*What you are asked to do*
One part of the entries below is wanted: the lines from the one containing "all to the technical" through the one containing "8. Before the". Write those out exactly and nothing else.

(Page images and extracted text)
______________________________
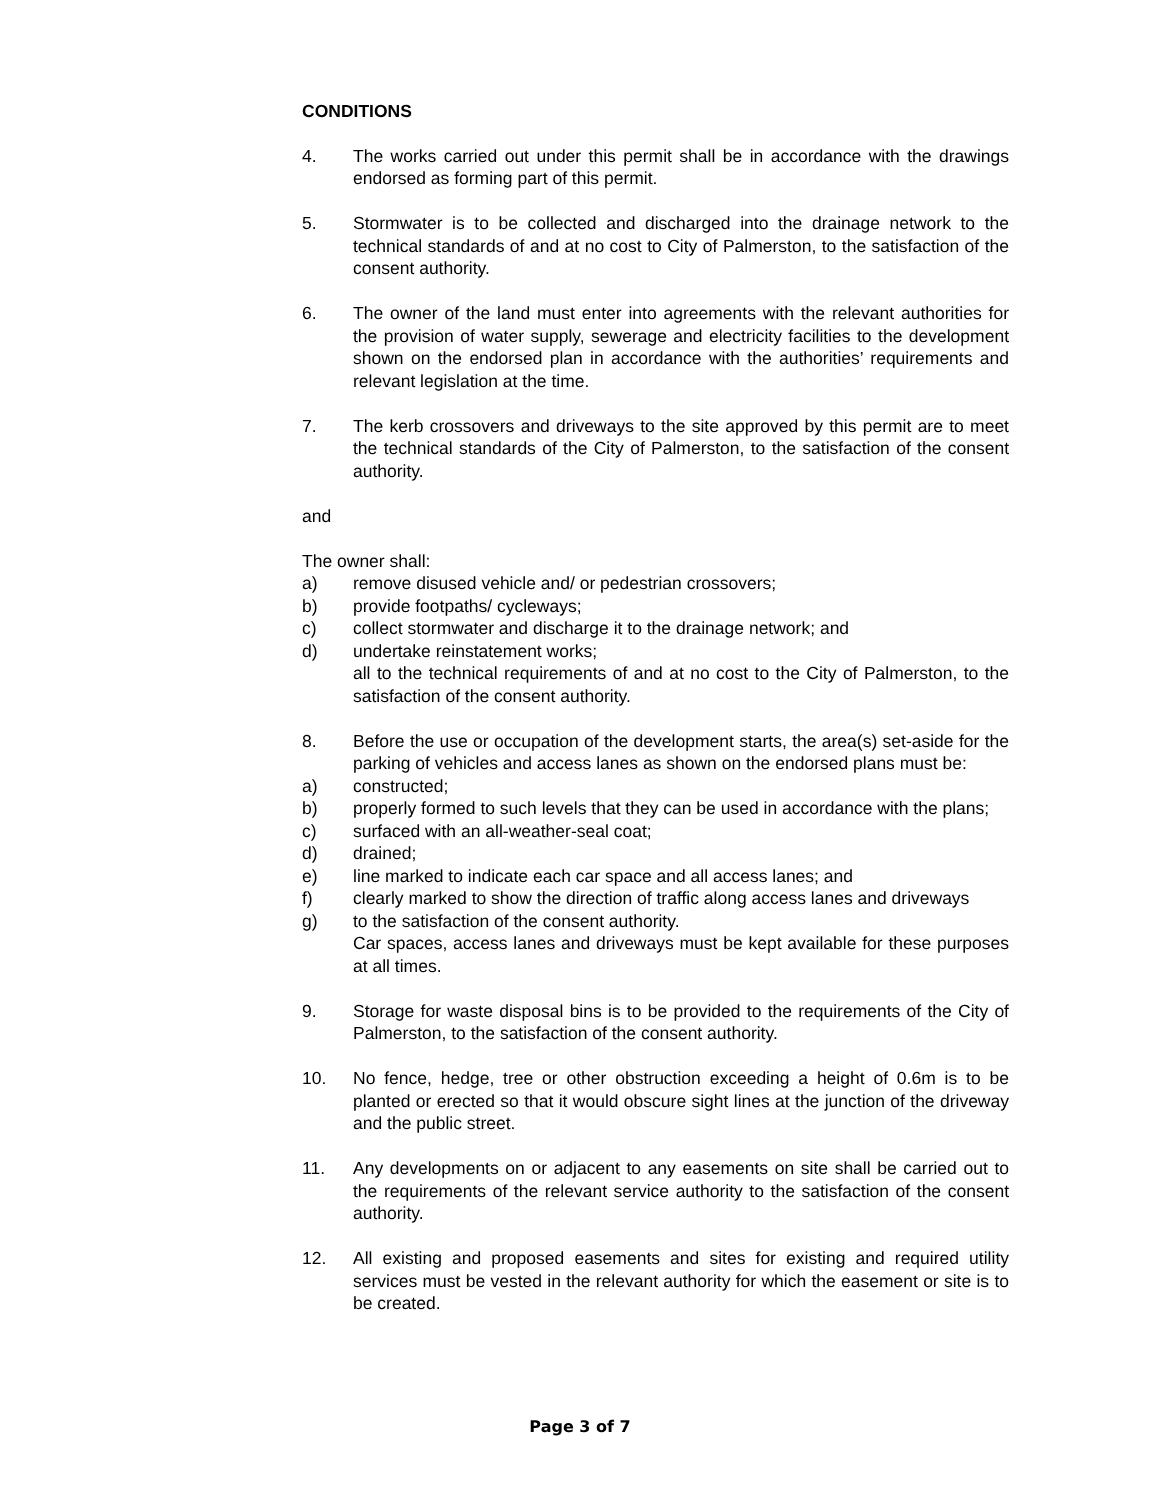CONDITIONS
4. The works carried out under this permit shall be in accordance with the drawings endorsed as forming part of this permit.
5. Stormwater is to be collected and discharged into the drainage network to the technical standards of and at no cost to City of Palmerston, to the satisfaction of the consent authority.
6. The owner of the land must enter into agreements with the relevant authorities for the provision of water supply, sewerage and electricity facilities to the development shown on the endorsed plan in accordance with the authorities’ requirements and relevant legislation at the time.
7. The kerb crossovers and driveways to the site approved by this permit are to meet the technical standards of the City of Palmerston, to the satisfaction of the consent authority.
and
The owner shall:
a) remove disused vehicle and/ or pedestrian crossovers;
b) provide footpaths/ cycleways;
c) collect stormwater and discharge it to the drainage network; and
d) undertake reinstatement works;
all to the technical requirements of and at no cost to the City of Palmerston, to the satisfaction of the consent authority.
8. Before the use or occupation of the development starts, the area(s) set-aside for the parking of vehicles and access lanes as shown on the endorsed plans must be:
a) constructed;
b) properly formed to such levels that they can be used in accordance with the plans;
c) surfaced with an all-weather-seal coat;
d) drained;
e) line marked to indicate each car space and all access lanes; and
f) clearly marked to show the direction of traffic along access lanes and driveways
g) to the satisfaction of the consent authority.
Car spaces, access lanes and driveways must be kept available for these purposes at all times.
9. Storage for waste disposal bins is to be provided to the requirements of the City of Palmerston, to the satisfaction of the consent authority.
10. No fence, hedge, tree or other obstruction exceeding a height of 0.6m is to be planted or erected so that it would obscure sight lines at the junction of the driveway and the public street.
11. Any developments on or adjacent to any easements on site shall be carried out to the requirements of the relevant service authority to the satisfaction of the consent authority.
12. All existing and proposed easements and sites for existing and required utility services must be vested in the relevant authority for which the easement or site is to be created.
Page 3 of 7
______________________________
*Exercise solution*
all to the technical requirements of and at no cost to the City of Palmerston, to the satisfaction of the consent authority.
8. Before the use or occupation of the development starts, the area(s) set-aside for the parking of vehicles and access lanes as shown on the endorsed plans must be:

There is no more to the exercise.